Wereldwijd zijn datacenters in opmars om aan de groeiende vraag naar computercapaciteit te voldoen. Datacenters vreten energie, maar leveren ook restwarmte, die soms nuttig gebruikt kan worden in kassen. Een nieuw rapport met de titel "Where Cloud Meets Cement: A Case Study Analysis of Data Center Development" focust niet op het belang voor de glastuinbouw, maar onthult de complexe en vaak controversiële realiteit achter de snelle wereldwijde uitbreiding van datacenters – de fysieke ruggengraat van kunstmatige intelligentie en cloudcomputing. Ook in Nederland kwam er al vaker kritiek op de komst van datacenters, onder meer op Agriport.
De vijf maanden durende onderzoeksstudie, gepubliceerd door The Maybe, onderzocht hyperscale datacenters in Chili, de Verenigde Staten, Nederland (Zeewolde), Mexico en Zuid-Afrika. Door middel van diepgaande casestudy's, interviews en veldonderzoek brengt het rapport kritische zorgen aan het licht over milieudegradatie, ondoorzichtige overheidsdeals en het voorbij gaan aan de belangen van lokale gemeenschappen.

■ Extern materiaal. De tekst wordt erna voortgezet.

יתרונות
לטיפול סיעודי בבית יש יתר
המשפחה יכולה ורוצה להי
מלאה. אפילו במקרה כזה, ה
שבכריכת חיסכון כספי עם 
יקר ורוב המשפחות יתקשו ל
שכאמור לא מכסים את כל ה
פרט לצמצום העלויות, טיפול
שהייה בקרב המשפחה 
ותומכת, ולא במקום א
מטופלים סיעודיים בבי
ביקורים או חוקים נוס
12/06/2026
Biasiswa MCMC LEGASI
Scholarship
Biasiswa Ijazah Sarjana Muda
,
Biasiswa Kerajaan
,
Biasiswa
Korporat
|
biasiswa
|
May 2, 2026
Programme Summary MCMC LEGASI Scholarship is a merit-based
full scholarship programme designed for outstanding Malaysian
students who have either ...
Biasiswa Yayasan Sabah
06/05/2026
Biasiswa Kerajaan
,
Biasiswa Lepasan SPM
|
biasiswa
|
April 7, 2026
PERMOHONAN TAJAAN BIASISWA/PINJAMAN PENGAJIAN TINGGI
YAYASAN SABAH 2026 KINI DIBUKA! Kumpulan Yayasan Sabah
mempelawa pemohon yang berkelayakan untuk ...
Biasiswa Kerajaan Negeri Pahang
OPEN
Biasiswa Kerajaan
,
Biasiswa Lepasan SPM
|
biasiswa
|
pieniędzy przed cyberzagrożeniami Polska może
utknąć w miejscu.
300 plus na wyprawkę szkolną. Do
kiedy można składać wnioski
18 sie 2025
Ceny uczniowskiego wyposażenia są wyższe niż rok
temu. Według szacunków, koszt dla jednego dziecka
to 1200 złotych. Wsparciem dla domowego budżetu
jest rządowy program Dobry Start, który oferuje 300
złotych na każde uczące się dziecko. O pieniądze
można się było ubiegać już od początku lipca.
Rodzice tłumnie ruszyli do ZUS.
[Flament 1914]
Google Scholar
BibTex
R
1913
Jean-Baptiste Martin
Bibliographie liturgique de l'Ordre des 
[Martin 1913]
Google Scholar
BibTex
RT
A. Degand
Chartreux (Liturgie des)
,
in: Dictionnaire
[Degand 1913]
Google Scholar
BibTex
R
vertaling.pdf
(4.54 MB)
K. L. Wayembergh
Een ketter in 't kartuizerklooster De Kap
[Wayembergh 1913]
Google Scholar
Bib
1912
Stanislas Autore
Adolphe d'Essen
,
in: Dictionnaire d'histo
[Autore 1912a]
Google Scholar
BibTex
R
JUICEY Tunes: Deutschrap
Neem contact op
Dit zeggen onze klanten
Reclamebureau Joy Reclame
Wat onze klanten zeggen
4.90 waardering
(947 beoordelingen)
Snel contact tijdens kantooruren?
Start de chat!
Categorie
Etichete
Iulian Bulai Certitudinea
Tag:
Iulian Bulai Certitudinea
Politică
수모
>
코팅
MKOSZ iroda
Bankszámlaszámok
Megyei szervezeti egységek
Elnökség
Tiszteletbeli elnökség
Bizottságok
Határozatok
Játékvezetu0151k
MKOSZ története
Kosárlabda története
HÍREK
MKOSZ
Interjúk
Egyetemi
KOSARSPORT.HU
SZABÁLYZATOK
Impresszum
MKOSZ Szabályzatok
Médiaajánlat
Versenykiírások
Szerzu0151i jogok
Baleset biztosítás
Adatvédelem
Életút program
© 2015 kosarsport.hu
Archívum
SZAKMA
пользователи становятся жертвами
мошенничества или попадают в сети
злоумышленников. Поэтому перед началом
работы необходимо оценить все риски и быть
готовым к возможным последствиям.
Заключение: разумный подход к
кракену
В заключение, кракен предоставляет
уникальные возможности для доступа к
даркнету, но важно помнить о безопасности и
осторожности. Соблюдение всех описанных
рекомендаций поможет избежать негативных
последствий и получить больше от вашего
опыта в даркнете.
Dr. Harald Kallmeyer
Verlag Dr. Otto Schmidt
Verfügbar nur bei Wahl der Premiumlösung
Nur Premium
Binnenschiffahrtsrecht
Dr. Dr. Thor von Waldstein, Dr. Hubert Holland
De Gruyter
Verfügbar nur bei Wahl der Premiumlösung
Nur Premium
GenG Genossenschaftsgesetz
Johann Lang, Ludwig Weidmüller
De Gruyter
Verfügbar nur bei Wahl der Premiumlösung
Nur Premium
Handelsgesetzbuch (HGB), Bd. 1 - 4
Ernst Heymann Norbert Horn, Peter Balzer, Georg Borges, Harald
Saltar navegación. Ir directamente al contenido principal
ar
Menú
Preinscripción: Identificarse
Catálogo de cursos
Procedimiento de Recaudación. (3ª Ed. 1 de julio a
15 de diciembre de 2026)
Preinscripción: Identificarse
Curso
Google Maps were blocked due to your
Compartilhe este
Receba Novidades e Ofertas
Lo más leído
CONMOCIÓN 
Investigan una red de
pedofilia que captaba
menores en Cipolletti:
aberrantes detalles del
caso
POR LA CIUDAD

"Datacenters worden op de markt gebracht als motoren van innovatie en lokale economische groei, maar ons onderzoek laat een ander beeld zien – een beeld waarin gemeenschappen in het ongewisse worden gelaten, ecosystemen onder druk staan en overheden vaak prioriteit geven aan prikkels voor bedrijven boven het algemeen belang", aldus Hanna Barkat, een van de hoofdauteurs van het rapport.